High Performance Computing
High Performance Computing (HPC) is the use of advanced computing software and hardware to reduce the time needed for complex computations. Traditionally, HPC depended on supercomputers: highly fast and/or parallel systems that cost millions of dollars to own and operate.

In the early 1990's, improvements in processors and memory, networking hardware, and open-source software led to the development of new, cost-effective alternatives for HPC, including grid-computing, clustering, and cycle-scavenging.

ETSU's HPC Project
In January 2005, the CSCI department commissioned a series of graduate-level capstone projects to develop cost-effective strategies for implementing HPC in the ETSU environment.

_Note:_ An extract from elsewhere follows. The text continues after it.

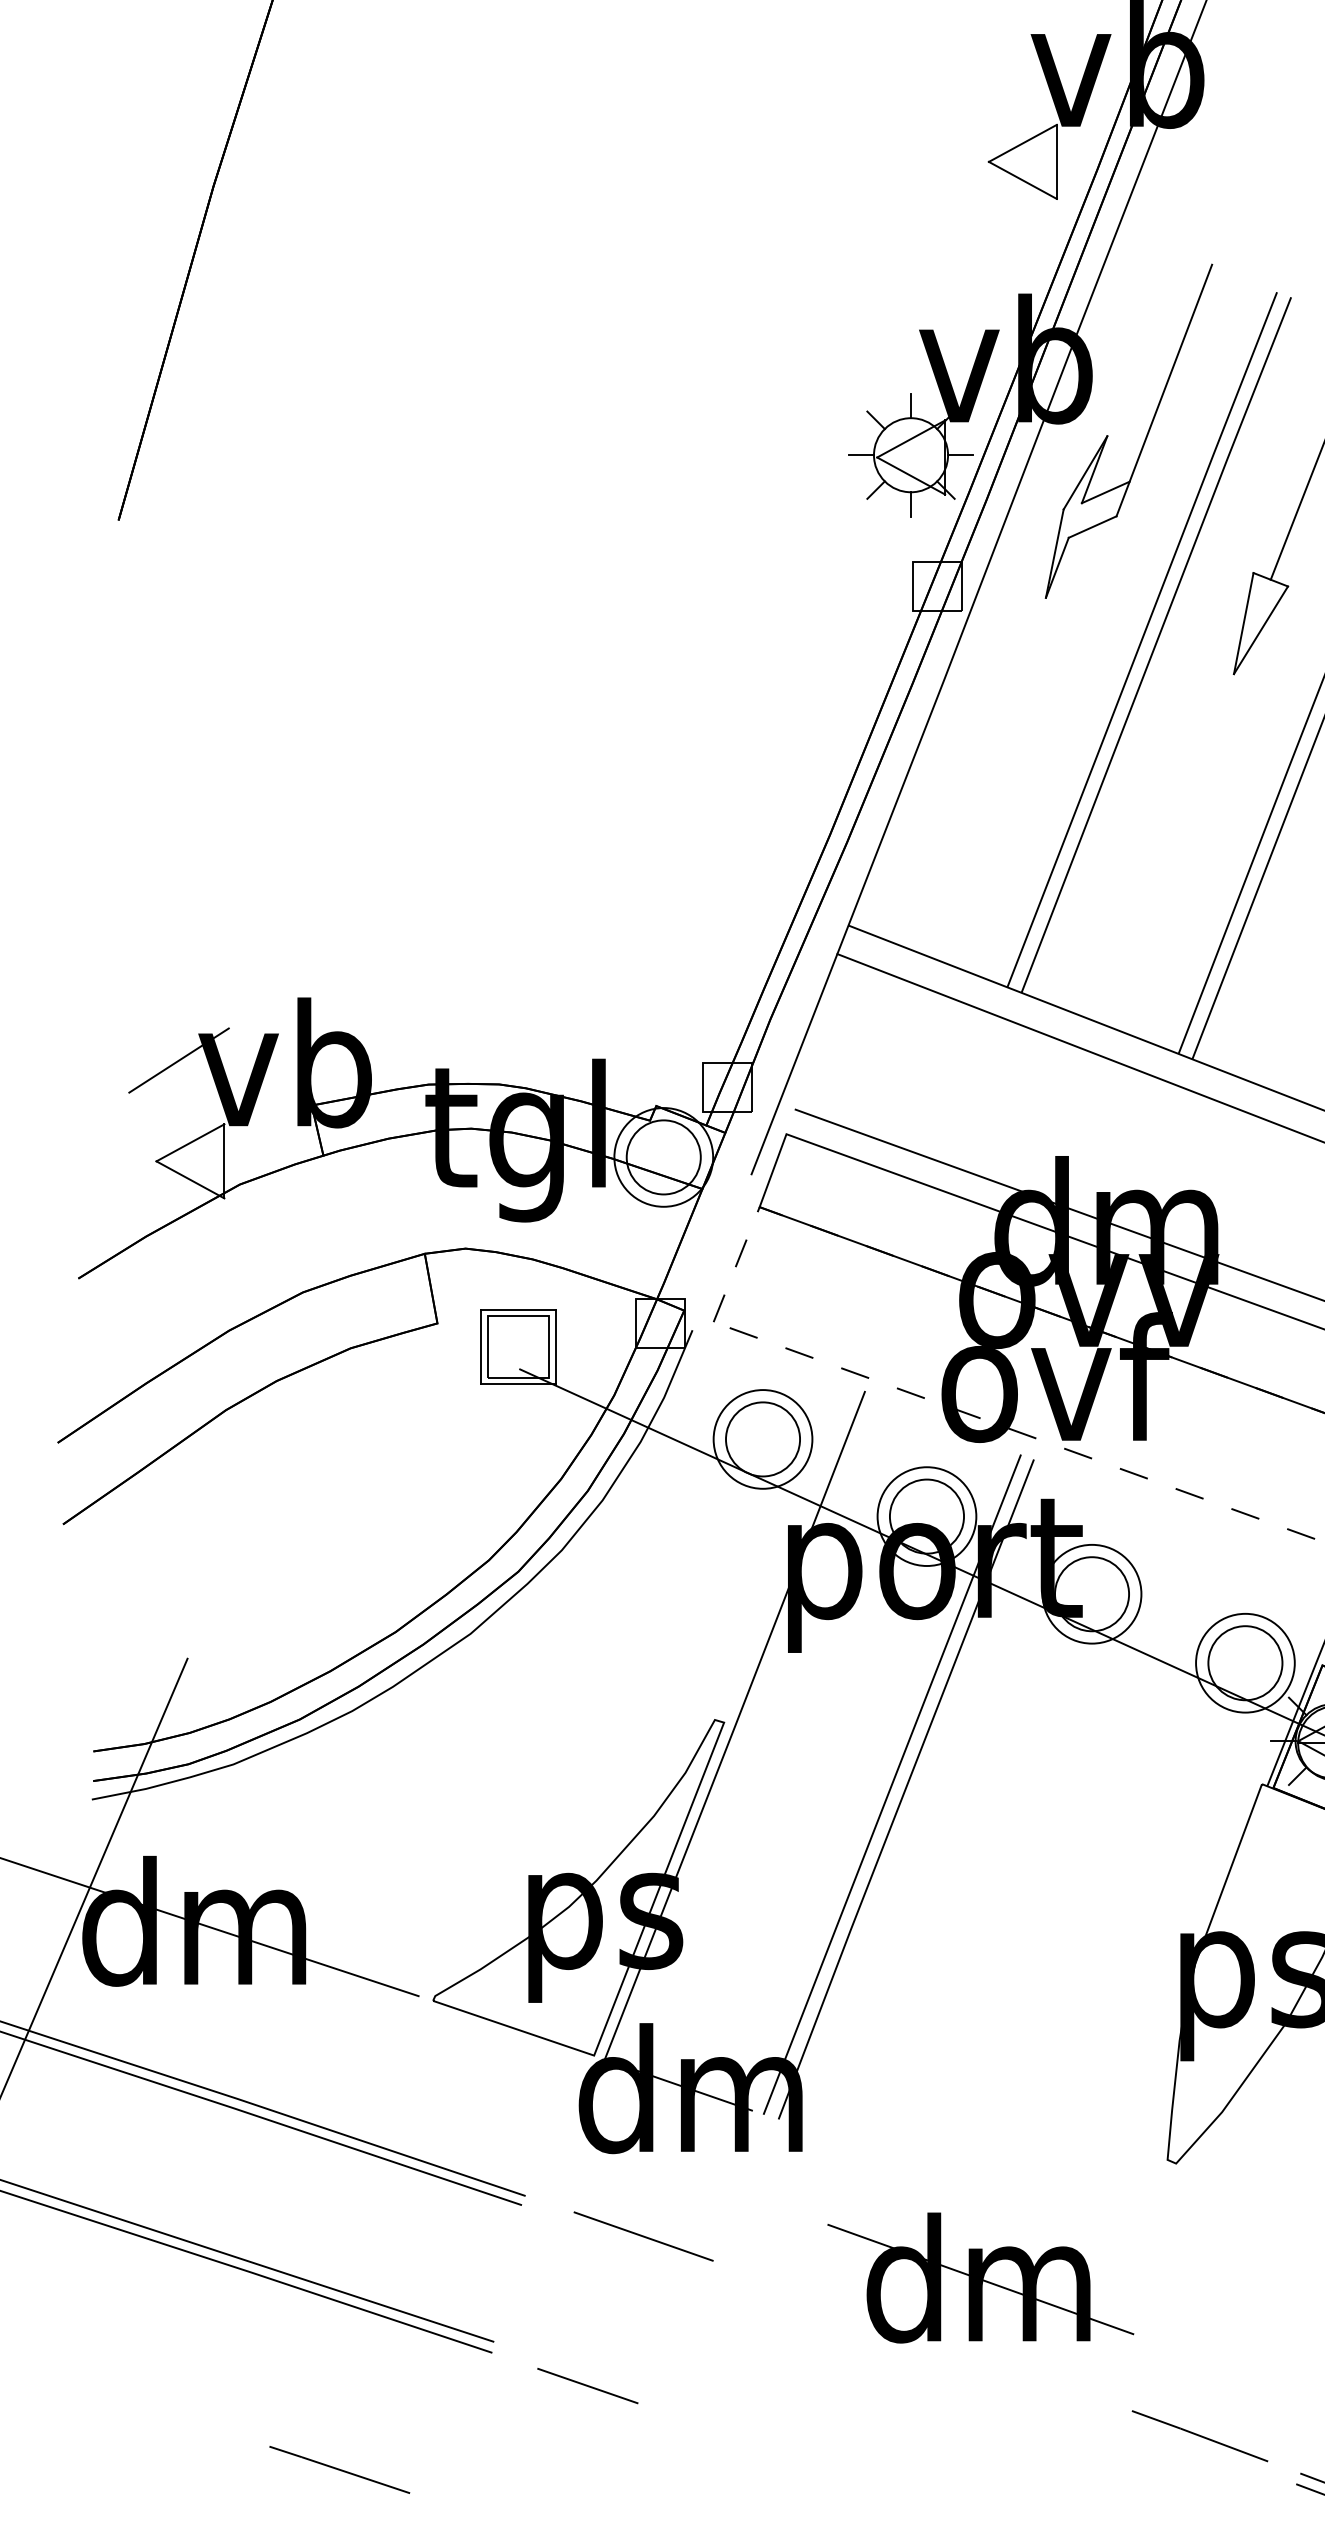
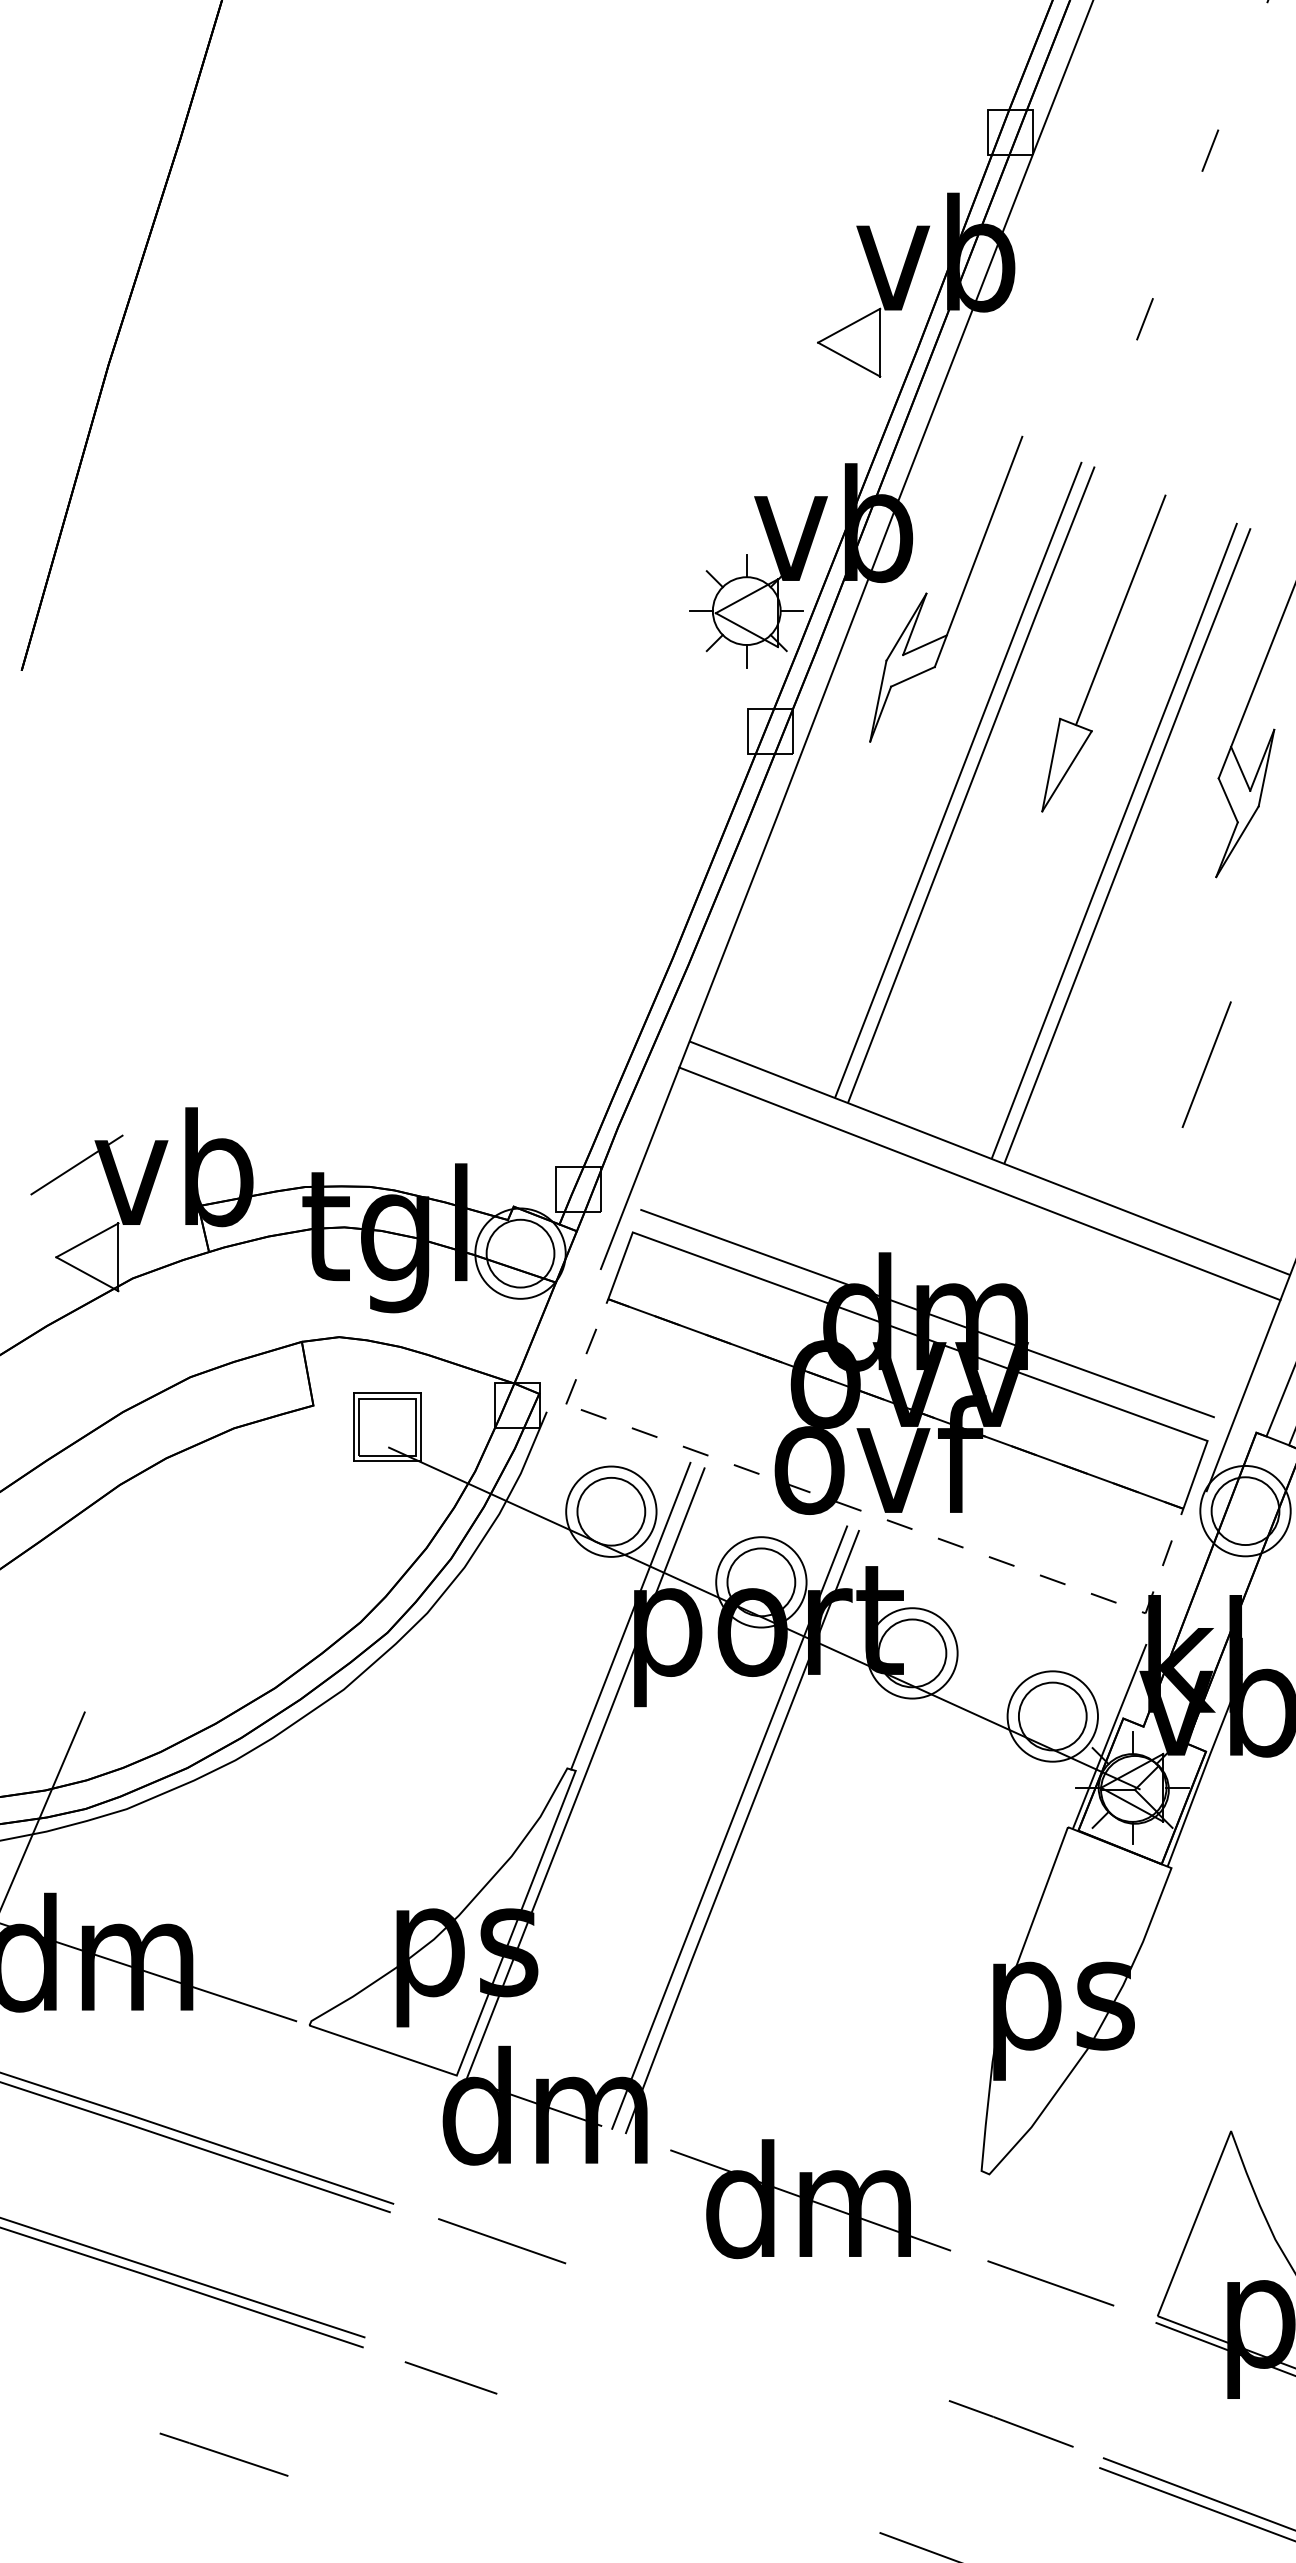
line: (783, 1552) -> (630, 1615), added
part: (980, 2278) -> (810, 2199), moved
line: (1242, 2282) -> (1050, 2283), added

  • The first project, which ran from January 2005 through May 2006, reviewed public-domain HPC software packages, parallelized two research simulations of interstellar phenomena for ETSU's physics department, and prototyped a Condor-based system for parallelizing the rendering of digital images for ETSU's Digital Media program. Preliminary results showed that all three tasks run appreciably faster in an HPC environment.
  • The second project, which ran through May 2007, successfully deployed Dr. Beverly Smith's simulation of galactic collisions, and determined that Condor on Windows was too unstable of a platform for supporting parallel rendering in the ETSU environment.
  • The third and final project, which will run through May 2008, has been tasked with tuning the performance of Dr. Smith's software and investigating the use of BOINC for parallel rendering. The team will also be responsible for helping ETSU to document and investigate uses for its new, 256-node high performance computer.

About This Website
This website contains case studies, code, and other supporting documents created by the HPC Project Teams over the course of this project.